The interesting thing about the city though is that it does have potential for greater evil or greater good than an agrarian situation. A dog doesn’t have much capacity for great evil or great good. A child can be much worse and much better, a wayward teenager worse still, but not so capable of both evil and good as a person of great cunning and intelligence, such as Tolkien’s Saruman. Likewise, in the city the avenues of evil are so readily available to us that we are required to possess more heart religion than was necessary back on the farm.
Consider the credit card. Recently I began working, rather by accident, in the payment card industry. People today have the ability to either use a credit card wisely, continuing to budget, and keeping track of transactions while earning "rewards," or, at their whim, they can take home lots of things that they haven’t earned yet. I’m not saying that people should use credit cards. It would probably be better if everyone had enough financial discipline to use only debit cards, but even if you don’t have a credit card in your wallet, you can apply for a one anytime, anywhere, such as at the same counter where you are purchasing your new refrigerator, which costs $75 more than you have on hand. The credit card is both a convenience that about 80 percent of American households have chosen to use and a prison you if you’re not careful. In the same way, thanks to the Internet, we can sit in our home office, working with business people all over the world, providing for our family, or we can use that same home office and computer to gamble all our money away, thanks also to the clever payment card. Great fortune or ruin is a click away, in more ways than one I might add. That is the modern city for good or for ill. So why does God put such dangers in our playpen? Well the answer is that this is no longer the playpen. This is the New Covenant and we are expected to behave like spiritual grownups, having received the Word. “Blessed is the man that endureth temptation: for when he is tried, he shall receive the crown of life, which the Lord hath promised to them that love him.”
Some people have argued that paying for consumer items in installments can only lead to irresponsibility, that it is a sin, a violation of the puritan ethic. But others have argued that it has the ability to teach people greater financial responsibility, learning to calculate and to budget in order to meet monthly payments and eventually make them go away. Whatever the case, it is certain that the ever present ability to spend beyond one’s means requires people to be made of a new kind of material. In the city, we simply cannot survive without heart religion or at least the residual benefits of it, which is what we may have today. But this just goes to show what fertile soil for the gospel are these paved streets. Look around.
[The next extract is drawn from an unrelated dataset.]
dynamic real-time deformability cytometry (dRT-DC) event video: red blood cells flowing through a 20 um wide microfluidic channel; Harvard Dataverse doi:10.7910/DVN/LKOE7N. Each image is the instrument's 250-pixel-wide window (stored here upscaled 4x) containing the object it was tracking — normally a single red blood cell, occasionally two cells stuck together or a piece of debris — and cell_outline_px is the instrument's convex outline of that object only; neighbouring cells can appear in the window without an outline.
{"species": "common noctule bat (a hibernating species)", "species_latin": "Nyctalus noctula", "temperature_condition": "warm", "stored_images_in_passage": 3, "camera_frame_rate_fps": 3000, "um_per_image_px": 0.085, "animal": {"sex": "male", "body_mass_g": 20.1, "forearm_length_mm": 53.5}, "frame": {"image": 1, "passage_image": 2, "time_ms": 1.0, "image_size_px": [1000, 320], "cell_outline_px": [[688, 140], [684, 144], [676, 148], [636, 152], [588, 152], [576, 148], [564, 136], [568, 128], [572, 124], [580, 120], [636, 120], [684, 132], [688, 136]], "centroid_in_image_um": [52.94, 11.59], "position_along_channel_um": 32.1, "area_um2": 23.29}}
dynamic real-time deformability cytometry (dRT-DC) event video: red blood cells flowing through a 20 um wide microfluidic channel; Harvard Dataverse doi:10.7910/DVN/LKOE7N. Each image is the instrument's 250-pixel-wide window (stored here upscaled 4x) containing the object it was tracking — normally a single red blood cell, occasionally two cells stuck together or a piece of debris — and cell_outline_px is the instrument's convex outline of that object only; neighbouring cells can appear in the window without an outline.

One day by God’s grace, through the Holy Spirit, and the sovereign rule of our Lord and Savior, we will live in a city paved with gold where everyone will worship the Son. And we will sing His praises in huge choirs accompanied by some epic orchestras. That’s the future of the city. As for the future of credit cards, well, they are made of plastic.
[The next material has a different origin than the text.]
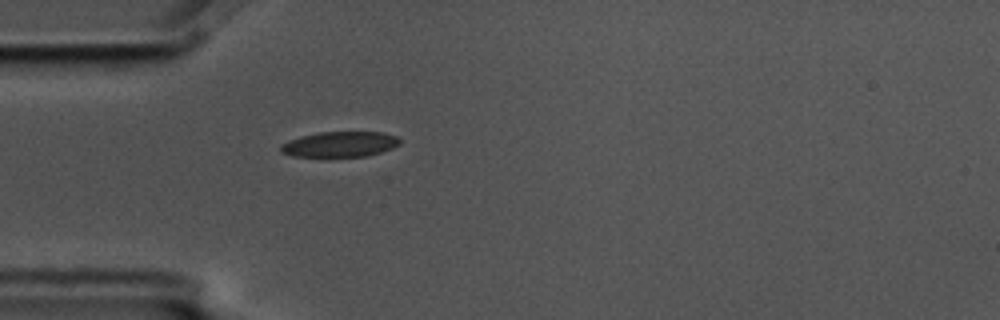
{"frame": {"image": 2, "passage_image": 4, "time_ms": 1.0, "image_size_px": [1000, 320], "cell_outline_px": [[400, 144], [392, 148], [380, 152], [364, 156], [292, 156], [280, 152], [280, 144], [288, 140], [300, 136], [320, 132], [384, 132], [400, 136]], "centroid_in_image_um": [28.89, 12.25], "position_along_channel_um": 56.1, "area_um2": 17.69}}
(About the photo: The big city that I have lived in the longest is Washington D.C. Actually, I didn't live in the city itself, but in Fairfax, Virginia. Wouldn't it be nice if the city planners had put a church at the center instead of the Washington Monument and made it taller than the capital? Your answer to that question will tell you a lot about yourself. A church instead of the Washington Monument? That would never happen in America!)